> _What you will do_:
In the listing below, count the lines that contain the string "hotel", and state that number without further words.
========
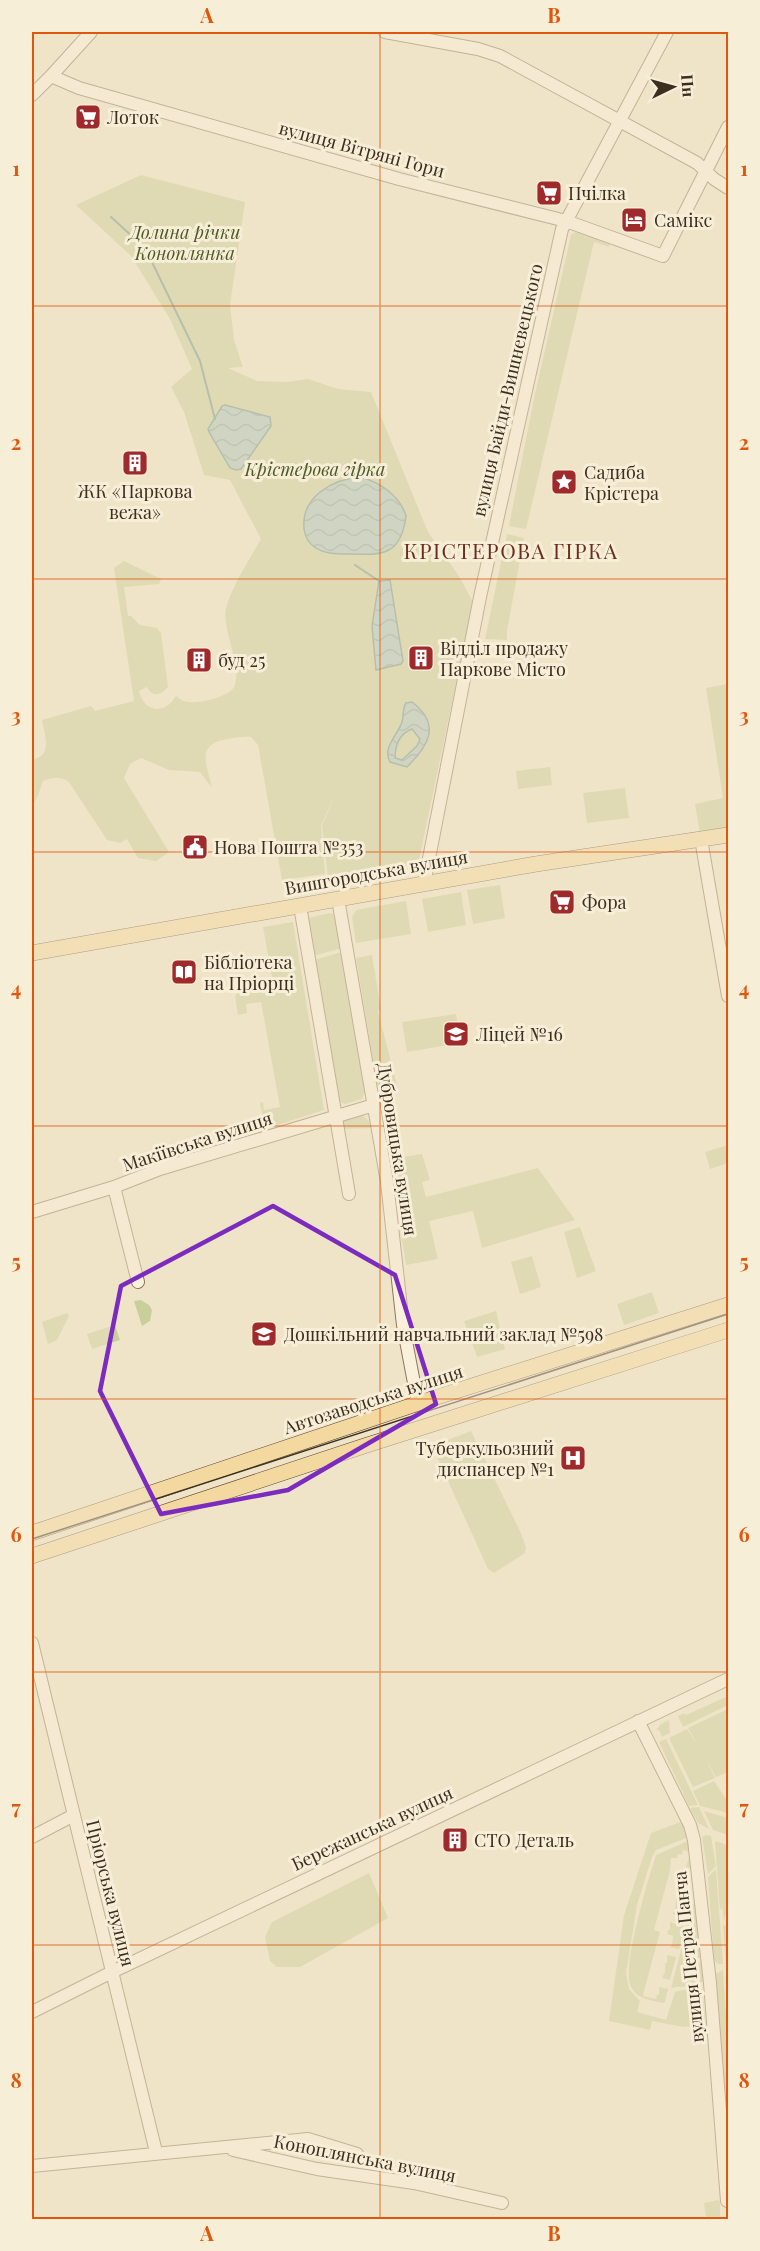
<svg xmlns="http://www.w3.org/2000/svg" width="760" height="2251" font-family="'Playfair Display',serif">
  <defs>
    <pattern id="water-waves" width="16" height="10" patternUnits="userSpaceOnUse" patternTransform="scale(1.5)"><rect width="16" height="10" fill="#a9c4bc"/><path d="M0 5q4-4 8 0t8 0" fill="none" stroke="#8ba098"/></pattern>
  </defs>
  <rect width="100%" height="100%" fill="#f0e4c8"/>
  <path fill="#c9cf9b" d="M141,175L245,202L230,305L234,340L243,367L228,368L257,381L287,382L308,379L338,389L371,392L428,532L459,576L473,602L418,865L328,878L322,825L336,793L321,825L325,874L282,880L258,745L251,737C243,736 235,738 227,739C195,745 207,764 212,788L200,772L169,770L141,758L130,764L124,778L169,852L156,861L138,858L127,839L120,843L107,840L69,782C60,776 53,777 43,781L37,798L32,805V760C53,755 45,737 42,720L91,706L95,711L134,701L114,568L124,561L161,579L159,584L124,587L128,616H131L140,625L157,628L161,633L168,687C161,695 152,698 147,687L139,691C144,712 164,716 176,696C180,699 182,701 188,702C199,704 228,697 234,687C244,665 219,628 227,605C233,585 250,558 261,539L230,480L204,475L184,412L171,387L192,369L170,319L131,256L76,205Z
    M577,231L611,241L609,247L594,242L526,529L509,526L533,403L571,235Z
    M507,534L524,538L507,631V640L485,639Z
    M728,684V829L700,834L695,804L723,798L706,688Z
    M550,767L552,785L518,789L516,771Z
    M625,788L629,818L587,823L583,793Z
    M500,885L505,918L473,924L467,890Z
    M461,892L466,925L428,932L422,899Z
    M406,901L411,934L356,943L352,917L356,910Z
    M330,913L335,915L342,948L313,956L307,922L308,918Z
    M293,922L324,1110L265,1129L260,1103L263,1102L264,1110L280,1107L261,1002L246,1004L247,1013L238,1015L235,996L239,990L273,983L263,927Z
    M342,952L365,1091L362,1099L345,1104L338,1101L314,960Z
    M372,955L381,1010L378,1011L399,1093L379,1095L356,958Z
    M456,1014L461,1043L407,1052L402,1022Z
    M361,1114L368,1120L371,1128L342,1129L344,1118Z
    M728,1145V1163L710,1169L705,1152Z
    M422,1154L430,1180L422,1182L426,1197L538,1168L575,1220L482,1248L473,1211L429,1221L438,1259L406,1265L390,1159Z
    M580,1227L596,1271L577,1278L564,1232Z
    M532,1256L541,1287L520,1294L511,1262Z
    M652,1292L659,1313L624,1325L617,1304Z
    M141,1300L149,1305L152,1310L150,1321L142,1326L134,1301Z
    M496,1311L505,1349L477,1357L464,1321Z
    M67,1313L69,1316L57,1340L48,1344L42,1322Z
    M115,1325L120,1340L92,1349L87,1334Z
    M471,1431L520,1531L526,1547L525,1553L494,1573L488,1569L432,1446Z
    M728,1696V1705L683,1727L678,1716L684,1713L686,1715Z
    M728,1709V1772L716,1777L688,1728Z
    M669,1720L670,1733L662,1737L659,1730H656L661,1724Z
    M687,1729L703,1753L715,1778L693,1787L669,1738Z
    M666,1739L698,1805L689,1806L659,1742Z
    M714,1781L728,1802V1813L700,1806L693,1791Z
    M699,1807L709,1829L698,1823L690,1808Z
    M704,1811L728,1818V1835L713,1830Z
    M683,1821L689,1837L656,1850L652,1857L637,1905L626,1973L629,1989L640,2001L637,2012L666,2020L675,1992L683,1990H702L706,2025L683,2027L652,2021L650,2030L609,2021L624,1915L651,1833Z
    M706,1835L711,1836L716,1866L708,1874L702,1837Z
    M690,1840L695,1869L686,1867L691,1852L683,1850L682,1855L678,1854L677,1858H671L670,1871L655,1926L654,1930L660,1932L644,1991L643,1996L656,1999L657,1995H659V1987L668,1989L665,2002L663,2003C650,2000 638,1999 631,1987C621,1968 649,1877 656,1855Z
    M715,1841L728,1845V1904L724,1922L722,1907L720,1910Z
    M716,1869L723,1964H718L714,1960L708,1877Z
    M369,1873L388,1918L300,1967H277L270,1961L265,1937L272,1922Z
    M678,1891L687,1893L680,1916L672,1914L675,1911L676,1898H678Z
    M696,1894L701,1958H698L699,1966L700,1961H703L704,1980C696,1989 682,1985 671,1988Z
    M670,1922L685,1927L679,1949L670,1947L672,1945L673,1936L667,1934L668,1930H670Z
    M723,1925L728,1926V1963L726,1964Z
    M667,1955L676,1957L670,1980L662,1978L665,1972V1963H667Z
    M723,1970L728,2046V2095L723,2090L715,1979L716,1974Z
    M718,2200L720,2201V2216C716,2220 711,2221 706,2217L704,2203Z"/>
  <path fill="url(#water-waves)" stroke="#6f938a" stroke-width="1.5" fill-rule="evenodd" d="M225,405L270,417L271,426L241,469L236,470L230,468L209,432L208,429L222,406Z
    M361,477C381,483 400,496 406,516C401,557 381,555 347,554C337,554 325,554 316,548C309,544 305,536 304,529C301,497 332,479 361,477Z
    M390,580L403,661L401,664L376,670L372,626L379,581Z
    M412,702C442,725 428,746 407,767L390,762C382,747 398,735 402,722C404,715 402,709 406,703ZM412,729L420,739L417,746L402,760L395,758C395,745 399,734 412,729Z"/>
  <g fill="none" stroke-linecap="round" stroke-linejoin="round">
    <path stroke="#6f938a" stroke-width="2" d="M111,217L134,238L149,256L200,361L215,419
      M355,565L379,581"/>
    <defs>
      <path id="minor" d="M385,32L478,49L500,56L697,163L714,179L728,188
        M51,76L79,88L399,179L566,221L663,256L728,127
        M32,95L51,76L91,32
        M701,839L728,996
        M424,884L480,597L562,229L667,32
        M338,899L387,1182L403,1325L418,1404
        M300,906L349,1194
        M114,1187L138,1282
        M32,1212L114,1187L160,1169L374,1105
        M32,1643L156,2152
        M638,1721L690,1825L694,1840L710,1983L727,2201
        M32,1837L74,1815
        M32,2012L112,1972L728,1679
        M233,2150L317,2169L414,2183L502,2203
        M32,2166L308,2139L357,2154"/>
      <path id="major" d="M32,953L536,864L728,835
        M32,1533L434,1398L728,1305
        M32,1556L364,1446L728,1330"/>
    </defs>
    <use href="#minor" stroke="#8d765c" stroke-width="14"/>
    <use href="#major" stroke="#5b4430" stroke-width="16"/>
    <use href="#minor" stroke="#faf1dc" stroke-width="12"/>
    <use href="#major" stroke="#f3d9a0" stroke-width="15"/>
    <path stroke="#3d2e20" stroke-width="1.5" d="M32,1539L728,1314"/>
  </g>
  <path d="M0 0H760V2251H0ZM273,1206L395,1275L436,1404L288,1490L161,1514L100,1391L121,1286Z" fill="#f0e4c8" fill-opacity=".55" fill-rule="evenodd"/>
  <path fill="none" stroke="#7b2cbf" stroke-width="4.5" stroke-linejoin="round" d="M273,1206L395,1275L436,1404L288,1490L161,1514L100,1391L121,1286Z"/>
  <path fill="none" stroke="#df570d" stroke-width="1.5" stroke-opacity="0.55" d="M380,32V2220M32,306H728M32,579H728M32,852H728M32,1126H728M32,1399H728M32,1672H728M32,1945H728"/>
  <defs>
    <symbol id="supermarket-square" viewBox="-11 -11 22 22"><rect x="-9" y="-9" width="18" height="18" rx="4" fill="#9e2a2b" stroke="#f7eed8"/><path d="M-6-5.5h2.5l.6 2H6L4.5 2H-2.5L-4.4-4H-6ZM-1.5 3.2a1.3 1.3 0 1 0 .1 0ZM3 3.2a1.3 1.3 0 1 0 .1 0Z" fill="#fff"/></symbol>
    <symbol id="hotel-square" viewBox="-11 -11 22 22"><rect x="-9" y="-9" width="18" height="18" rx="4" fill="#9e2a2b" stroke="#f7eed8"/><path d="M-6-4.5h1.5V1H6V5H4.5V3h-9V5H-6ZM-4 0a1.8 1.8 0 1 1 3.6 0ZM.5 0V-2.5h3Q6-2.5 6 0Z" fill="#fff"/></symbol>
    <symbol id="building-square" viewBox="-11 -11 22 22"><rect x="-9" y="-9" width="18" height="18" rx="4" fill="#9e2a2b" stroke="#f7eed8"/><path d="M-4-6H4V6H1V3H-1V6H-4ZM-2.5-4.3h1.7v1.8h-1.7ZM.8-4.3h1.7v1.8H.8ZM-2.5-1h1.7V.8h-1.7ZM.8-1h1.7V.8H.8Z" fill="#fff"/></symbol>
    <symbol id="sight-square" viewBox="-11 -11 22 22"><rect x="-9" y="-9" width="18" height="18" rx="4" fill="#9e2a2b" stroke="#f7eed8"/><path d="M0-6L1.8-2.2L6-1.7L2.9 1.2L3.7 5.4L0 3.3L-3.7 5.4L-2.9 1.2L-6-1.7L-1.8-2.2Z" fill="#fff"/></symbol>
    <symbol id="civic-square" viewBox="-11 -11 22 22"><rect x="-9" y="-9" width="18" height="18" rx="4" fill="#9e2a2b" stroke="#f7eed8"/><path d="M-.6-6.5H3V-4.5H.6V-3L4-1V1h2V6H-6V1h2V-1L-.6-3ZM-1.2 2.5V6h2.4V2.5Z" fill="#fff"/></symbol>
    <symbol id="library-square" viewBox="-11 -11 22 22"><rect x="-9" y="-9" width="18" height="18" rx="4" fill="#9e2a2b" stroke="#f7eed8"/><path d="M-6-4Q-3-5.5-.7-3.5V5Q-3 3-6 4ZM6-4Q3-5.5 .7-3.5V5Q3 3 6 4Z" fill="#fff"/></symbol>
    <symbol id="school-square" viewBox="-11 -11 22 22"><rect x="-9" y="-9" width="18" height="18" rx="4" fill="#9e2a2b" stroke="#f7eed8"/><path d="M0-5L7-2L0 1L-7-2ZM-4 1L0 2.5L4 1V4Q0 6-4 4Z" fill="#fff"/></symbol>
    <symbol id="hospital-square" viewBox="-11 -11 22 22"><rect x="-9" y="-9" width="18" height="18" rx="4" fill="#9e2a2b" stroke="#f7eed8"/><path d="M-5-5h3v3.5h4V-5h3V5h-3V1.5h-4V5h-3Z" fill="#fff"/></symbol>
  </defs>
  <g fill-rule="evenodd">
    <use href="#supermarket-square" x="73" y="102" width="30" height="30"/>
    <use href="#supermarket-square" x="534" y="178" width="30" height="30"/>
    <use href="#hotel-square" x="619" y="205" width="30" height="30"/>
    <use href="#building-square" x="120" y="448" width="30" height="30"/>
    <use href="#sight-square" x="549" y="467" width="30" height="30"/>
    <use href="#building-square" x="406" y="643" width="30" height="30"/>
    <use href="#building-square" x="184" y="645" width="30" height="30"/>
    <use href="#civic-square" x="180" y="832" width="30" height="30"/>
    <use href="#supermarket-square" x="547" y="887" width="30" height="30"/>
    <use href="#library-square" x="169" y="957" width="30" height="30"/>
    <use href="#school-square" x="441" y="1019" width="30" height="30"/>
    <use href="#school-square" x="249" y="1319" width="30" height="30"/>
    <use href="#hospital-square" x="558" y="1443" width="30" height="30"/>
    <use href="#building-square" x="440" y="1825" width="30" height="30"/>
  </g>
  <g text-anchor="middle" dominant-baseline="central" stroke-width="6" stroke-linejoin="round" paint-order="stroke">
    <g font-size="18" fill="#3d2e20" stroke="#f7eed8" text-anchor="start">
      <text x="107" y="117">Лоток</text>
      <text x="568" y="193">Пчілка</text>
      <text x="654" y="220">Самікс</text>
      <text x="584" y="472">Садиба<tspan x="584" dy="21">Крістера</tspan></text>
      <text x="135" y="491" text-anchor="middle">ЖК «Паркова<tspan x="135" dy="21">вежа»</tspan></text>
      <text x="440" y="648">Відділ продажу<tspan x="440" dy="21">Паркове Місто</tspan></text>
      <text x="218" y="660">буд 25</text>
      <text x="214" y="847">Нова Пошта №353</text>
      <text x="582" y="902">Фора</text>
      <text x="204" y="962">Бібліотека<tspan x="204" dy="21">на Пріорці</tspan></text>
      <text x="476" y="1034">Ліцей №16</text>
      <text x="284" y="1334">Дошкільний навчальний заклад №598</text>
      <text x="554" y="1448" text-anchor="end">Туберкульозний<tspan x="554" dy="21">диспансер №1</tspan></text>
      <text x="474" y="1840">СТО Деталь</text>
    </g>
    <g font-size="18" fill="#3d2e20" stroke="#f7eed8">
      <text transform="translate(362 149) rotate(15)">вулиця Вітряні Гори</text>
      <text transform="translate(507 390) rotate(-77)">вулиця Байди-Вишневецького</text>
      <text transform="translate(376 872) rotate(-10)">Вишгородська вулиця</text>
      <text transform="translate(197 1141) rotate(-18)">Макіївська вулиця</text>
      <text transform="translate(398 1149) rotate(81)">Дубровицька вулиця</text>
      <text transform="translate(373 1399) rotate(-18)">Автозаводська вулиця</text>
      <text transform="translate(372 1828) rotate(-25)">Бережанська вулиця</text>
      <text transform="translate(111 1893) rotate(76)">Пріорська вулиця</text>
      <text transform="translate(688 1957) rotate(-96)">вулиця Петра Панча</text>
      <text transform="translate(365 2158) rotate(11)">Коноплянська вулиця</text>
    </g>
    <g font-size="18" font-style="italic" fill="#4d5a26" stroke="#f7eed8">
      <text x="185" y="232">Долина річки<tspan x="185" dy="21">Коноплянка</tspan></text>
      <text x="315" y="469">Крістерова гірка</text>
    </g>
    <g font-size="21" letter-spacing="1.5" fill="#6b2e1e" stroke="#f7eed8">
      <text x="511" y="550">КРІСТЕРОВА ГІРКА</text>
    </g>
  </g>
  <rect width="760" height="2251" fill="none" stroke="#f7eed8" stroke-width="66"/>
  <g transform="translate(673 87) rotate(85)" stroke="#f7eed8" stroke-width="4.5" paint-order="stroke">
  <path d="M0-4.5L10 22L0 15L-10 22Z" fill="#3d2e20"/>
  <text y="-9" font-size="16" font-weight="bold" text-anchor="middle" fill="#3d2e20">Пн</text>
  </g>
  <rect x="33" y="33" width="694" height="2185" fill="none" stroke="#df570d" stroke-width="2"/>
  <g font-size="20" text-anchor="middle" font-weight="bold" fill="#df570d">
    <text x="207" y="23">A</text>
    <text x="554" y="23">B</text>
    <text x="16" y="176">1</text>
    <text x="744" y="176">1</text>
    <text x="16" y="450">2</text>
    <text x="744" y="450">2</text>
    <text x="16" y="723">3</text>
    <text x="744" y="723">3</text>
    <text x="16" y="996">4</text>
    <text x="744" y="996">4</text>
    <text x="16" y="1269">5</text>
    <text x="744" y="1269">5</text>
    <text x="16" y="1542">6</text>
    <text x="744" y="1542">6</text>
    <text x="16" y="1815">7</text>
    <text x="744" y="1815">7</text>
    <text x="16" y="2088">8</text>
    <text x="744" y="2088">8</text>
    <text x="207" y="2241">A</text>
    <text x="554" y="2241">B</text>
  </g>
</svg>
========
> _Response to this exercise_:
2